Our new WitCH, below, comes courtesy of Charlie the Enforcer. Once again, this WitCH is from the 2018 SCSA Mathematical Methods Exam (here and here): it’s the gift that keeps on giving. (And a reminder, WitCH 2 and WitCH 3 still require attention are still unresolved.)
Question 11 and the solution in SCSA’s marking key are below. Happy hunting.
Update
John has pretty much caught it all. The killer issue is the use of the term “deceleration” in part (c) which, the solution implies, refers to the drone speeding up in the southerly direction. This is arguably permissible, since deceleration can be (though is far from universally) defined as a negative acceleration, and since way back in part (a) it was implied that North coincides with the positive x direction.

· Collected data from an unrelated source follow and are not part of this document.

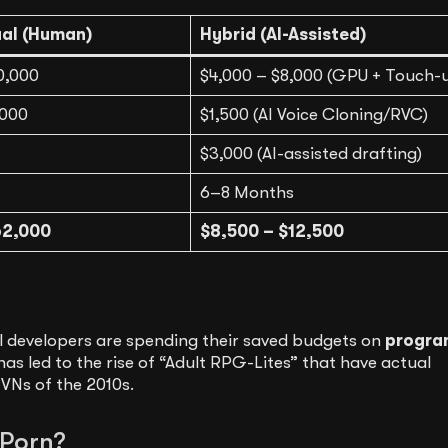
ual (Human)
Hybrid (AI-Assisted)
0,000
$4,000 – $8,000 (GPU + Touch-
,000
$1,500 (AI Voice Cloning/RVC)
$3,000 (AI-assisted drafting)
6–8 Months
62,000
$8,500 – $12,500
l developers are spending their saved budgets on
progra
has led to the rise of “Adult RPG-Lites” that have actual
VNs of the 2010s.
 Porn?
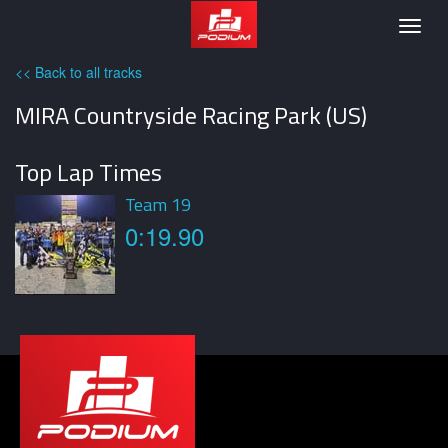
Podium
Togg
navig
<< Back to all tracks
MIRA Countryside Racing Park (US)
Top Lap Times
Team 19
0:19.90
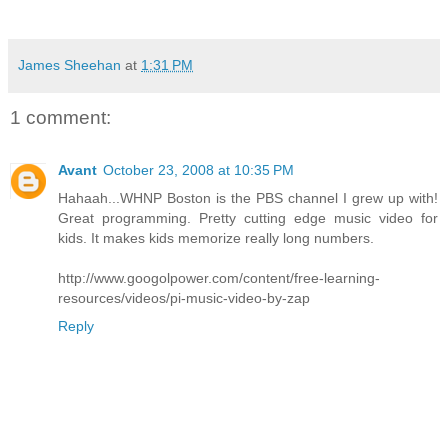
James Sheehan
at
1:31 PM
1 comment:
Avant
October 23, 2008 at 10:35 PM
Hahaah...WHNP Boston is the PBS channel I grew up with!
Great programming. Pretty cutting edge music video for
kids. It makes kids memorize really long numbers.
http://www.googolpower.com/content/free-learning-
resources/videos/pi-music-video-by-zap
Reply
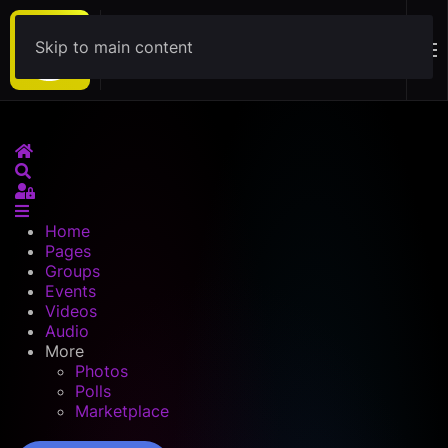
Skip to main content
Download
Home
Search
Sign In
Home
Pages
Groups
Events
Videos
Audio
More
Photos
Polls
Marketplace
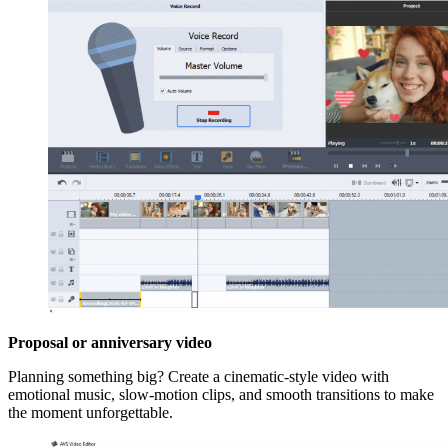
Proposal or anniversary video
Planning something big? Create a cinematic-style video with
emotional music, slow-motion clips, and smooth transitions to make
the moment unforgettable.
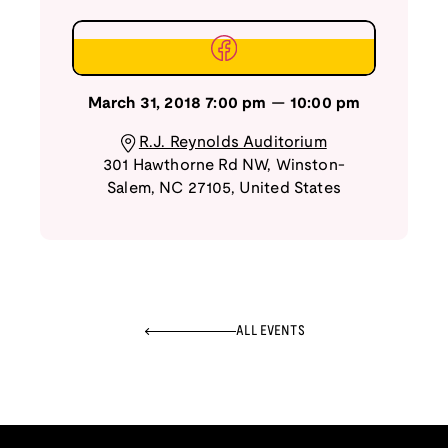
March 31, 2018
7:00 pm
—
10:00 pm
R.J. Reynolds Auditorium
301 Hawthorne Rd NW
,
Winston-
Salem
,
NC
27105
,
United States
ALL EVENTS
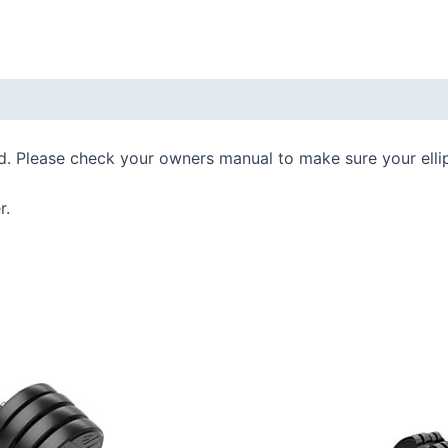
 (0)
d. Please check your owners manual to make sure your ellip
r.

Permissible acts, however, can nonetheless be idiotic: voting Liberal or Republican, for example. And, to use “deceleration” on a high stakes exam to refer implicitly to increasing speed is idiotic. Moreover, to use “deceleration” in this manner immediately after explicitly indicating the “due south” direction of motion is truly ruly idiotic. Still not as idiotic as voting Liberal or Republican, but genuinely special-effort idiotic.
That’s enough to condemn the question, even by SCSA standards. But, the question is also awful in many other ways:
- The question is boring and butt ugly.
- No indication is given whether exact or numerical solutions are permitted or required.

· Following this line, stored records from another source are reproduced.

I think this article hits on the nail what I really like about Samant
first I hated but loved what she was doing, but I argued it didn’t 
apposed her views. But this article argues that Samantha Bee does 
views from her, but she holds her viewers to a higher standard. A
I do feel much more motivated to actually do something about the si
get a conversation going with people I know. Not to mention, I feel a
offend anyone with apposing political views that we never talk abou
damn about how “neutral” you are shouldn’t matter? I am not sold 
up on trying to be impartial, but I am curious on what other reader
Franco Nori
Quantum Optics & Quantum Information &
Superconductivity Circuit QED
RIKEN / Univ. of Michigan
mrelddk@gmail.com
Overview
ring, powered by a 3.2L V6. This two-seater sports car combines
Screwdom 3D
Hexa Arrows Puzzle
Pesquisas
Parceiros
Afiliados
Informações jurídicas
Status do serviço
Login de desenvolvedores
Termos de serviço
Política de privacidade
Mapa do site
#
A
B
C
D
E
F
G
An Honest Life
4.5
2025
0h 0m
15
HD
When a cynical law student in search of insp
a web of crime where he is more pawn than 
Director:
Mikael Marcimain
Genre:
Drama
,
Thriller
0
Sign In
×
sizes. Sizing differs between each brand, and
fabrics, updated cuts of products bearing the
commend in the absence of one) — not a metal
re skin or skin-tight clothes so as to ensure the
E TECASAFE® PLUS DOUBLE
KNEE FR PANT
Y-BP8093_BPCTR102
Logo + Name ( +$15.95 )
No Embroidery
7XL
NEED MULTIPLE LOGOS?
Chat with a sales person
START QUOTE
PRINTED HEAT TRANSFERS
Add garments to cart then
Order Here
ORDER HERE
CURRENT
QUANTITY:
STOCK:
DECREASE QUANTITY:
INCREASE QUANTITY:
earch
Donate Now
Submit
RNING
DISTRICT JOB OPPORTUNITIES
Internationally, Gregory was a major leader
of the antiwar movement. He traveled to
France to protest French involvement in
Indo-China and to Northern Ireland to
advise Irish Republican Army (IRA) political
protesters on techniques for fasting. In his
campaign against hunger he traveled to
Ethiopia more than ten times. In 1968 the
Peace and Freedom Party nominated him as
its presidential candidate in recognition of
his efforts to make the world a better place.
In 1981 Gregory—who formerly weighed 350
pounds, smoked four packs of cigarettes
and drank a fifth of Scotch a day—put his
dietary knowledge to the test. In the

- Having a drone an arbitrary 5m up in the sky for a 1D problem is asking for trouble. For example:
- The “displacement” of x(0) = 0 for a drone 5m up is pretty stupid.
- “Where is the drone in relation to the [mysterious] pilot?” Um, kind of uppish?
- “How far has the drone travelled …” is needlessly wordy and ambiguous. If you want a distance, for God’s sake say “distance”.
- Given the position function x(t) is at hand, part (c) can easily and naturally be solved by hand. But of course why think about things when you can do mindless calculator crap?